### YOUR INSTRUCTIONS
Rewrite the lines from the one that has "pose: elev=330.5 azim=109.9" through the end of the listing, renaming "dist" to "distance" wherever it appears and leaving everything else unchanged.

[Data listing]
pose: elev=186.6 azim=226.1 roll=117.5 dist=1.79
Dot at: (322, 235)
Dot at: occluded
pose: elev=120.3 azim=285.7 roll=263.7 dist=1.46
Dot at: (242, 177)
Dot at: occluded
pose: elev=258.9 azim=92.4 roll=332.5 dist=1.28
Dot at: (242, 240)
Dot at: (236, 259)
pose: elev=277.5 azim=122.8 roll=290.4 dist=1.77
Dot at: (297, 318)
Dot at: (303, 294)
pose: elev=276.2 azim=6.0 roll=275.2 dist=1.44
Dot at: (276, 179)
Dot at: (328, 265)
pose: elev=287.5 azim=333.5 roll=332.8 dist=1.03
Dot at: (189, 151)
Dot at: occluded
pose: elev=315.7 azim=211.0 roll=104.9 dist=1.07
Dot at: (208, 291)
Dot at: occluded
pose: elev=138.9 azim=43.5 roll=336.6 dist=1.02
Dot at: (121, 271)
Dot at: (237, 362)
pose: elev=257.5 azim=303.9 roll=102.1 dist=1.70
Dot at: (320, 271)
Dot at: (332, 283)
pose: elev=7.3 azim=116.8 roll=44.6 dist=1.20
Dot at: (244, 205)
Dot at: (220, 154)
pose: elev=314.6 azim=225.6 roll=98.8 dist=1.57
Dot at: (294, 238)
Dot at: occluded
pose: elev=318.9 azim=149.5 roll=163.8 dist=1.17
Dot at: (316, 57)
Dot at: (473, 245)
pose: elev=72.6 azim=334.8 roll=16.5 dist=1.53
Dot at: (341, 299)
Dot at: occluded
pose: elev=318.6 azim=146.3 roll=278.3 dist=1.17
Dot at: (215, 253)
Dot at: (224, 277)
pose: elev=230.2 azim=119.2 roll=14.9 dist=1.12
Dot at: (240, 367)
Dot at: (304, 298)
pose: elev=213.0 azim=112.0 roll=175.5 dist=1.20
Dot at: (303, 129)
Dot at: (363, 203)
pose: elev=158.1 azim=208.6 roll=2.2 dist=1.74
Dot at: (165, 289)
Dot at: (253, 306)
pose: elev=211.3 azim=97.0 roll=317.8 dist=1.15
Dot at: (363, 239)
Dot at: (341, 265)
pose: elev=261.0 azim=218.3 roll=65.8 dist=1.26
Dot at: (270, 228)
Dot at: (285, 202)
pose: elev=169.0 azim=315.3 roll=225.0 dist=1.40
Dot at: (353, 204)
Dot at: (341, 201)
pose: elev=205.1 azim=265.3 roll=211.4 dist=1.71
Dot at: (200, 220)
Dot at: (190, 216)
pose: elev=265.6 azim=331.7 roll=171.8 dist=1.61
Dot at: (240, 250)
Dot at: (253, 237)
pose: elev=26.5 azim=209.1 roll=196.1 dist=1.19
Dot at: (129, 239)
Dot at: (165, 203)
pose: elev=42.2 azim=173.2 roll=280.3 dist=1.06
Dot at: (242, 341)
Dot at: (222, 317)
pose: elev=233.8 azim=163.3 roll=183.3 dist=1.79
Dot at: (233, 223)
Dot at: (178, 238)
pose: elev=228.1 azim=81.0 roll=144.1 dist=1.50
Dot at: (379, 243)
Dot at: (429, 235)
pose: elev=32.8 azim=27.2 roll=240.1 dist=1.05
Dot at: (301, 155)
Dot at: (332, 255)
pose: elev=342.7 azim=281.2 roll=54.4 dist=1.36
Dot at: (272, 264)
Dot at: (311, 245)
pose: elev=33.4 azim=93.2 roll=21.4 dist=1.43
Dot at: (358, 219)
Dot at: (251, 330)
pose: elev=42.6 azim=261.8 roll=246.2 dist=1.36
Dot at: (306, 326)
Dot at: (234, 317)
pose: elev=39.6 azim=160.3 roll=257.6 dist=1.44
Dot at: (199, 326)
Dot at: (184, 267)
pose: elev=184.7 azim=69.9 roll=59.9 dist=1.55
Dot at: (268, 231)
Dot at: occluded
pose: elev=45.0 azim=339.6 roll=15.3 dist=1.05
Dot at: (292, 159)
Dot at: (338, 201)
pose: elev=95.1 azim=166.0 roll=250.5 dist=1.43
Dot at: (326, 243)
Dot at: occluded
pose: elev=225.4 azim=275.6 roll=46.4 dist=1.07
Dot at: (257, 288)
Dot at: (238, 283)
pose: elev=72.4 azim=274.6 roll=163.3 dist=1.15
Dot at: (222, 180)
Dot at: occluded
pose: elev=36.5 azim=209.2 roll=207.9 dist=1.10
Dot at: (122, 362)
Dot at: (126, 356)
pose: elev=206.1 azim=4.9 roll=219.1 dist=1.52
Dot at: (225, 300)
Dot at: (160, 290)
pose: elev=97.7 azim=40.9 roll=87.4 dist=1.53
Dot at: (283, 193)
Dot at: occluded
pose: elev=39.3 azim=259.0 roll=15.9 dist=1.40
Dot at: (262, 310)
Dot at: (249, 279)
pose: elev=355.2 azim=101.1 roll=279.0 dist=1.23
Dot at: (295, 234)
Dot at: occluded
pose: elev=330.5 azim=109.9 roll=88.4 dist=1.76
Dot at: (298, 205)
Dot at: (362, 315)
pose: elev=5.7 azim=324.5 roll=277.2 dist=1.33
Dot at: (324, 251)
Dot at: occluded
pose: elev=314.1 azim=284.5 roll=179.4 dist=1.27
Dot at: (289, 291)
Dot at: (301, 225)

### SOLUTION TO THIS TASK
pose: elev=330.5 azim=109.9 roll=88.4 distance=1.76
Dot at: (298, 205)
Dot at: (362, 315)
pose: elev=5.7 azim=324.5 roll=277.2 distance=1.33
Dot at: (324, 251)
Dot at: occluded
pose: elev=314.1 azim=284.5 roll=179.4 distance=1.27
Dot at: (289, 291)
Dot at: (301, 225)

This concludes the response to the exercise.